▶ Reading passage
Past-and-future Earths ring in New Year
The chart above is the sky scene on the last evening of 2018.
Below – a happy New Year to you! – is the view in the opposite eastward direction, Earth’s forward direction in orbit around the sun, on the following morning, the morning of the first day of 2019.
Included again in these pictures are my imaginary Earths as seen from our actual Earth. They are at other points in Earth’s orbit, and serve to show where in space that orbit is. To repeat our simile, it is as if the orbit is a steel ring around the sun and the Earths are like beads sliding along it.
In each picture, the nearest imaginary Earth is only an hour away. They’re an hour into the past in the evening picture, and an hour ahead in the morning picture. In each picture, Earth’s size is shown at true scale. The others are 10 days away, 20 days, 30 days, and so on. These older Earths are exaggerated 100 times in size. That’s how quickly an Earth – days away – dwindles in size, because the orbit (and space in general) is relatively so vast.
Pairing these pictures for the turn of the year was the brilliant suggestion of Deborah Byrd, creator of the popular EarthSky website. I saw it had to be done: it has us looking backward at the old year, forward into the new. As night falls we are on the trailing side of Earth and we look back over the route we have traveled into December. At dawn, on Earth’s prow, we look forward along the curve of our future journey, out of winter into the spring and summer of the coming year.

▶ Task to complete
Copy out the piece above about the imaginary Earths on New Year word for word, from its title through its last sentence.

▶ Source material
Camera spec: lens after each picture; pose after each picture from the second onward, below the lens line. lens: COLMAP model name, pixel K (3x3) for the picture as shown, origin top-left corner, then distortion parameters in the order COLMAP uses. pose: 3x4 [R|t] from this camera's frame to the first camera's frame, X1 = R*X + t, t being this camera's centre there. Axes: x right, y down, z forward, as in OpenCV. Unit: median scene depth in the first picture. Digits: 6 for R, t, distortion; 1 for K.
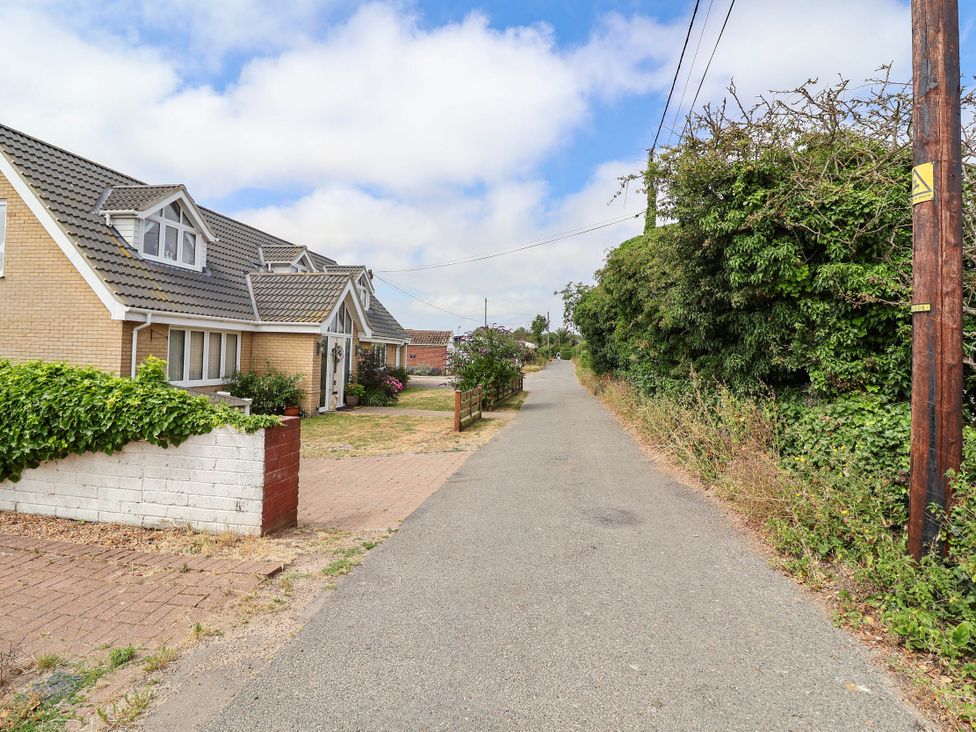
lens RADIAL K [[524.0, 0, 490.3], [0, 524.0, 346.7], [0, 0, 1]] dist [0.003612, -0.014275]
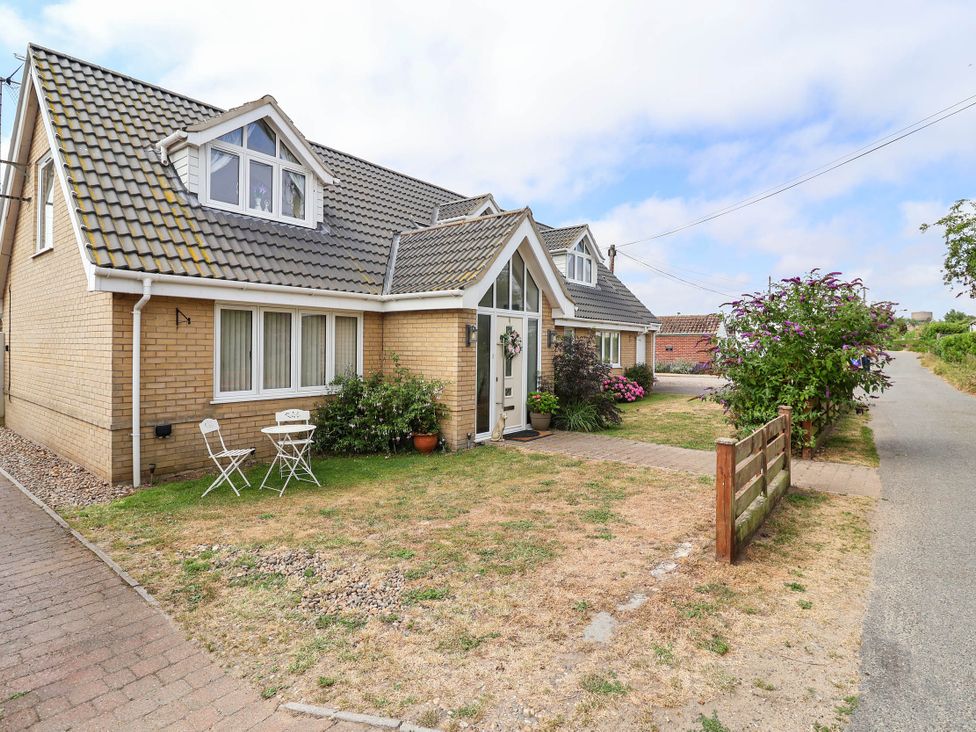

▶ Answer for this exercise
Past-and-future Earths ring in New Year
The chart above is the sky scene on the last evening of 2018.
Below – a happy New Year to you! – is the view in the opposite eastward direction, Earth’s forward direction in orbit around the sun, on the following morning, the morning of the first day of 2019.
Included again in these pictures are my imaginary Earths as seen from our actual Earth. They are at other points in Earth’s orbit, and serve to show where in space that orbit is. To repeat our simile, it is as if the orbit is a steel ring around the sun and the Earths are like beads sliding along it.
In each picture, the nearest imaginary Earth is only an hour away. They’re an hour into the past in the evening picture, and an hour ahead in the morning picture. In each picture, Earth’s size is shown at true scale. The others are 10 days away, 20 days, 30 days, and so on. These older Earths are exaggerated 100 times in size. That’s how quickly an Earth – days away – dwindles in size, because the orbit (and space in general) is relatively so vast.
Pairing these pictures for the turn of the year was the brilliant suggestion of Deborah Byrd, creator of the popular EarthSky website. I saw it had to be done: it has us looking backward at the old year, forward into the new. As night falls we are on the trailing side of Earth and we look back over the route we have traveled into December. At dawn, on Earth’s prow, we look forward along the curve of our future journey, out of winter into the spring and summer of the coming year.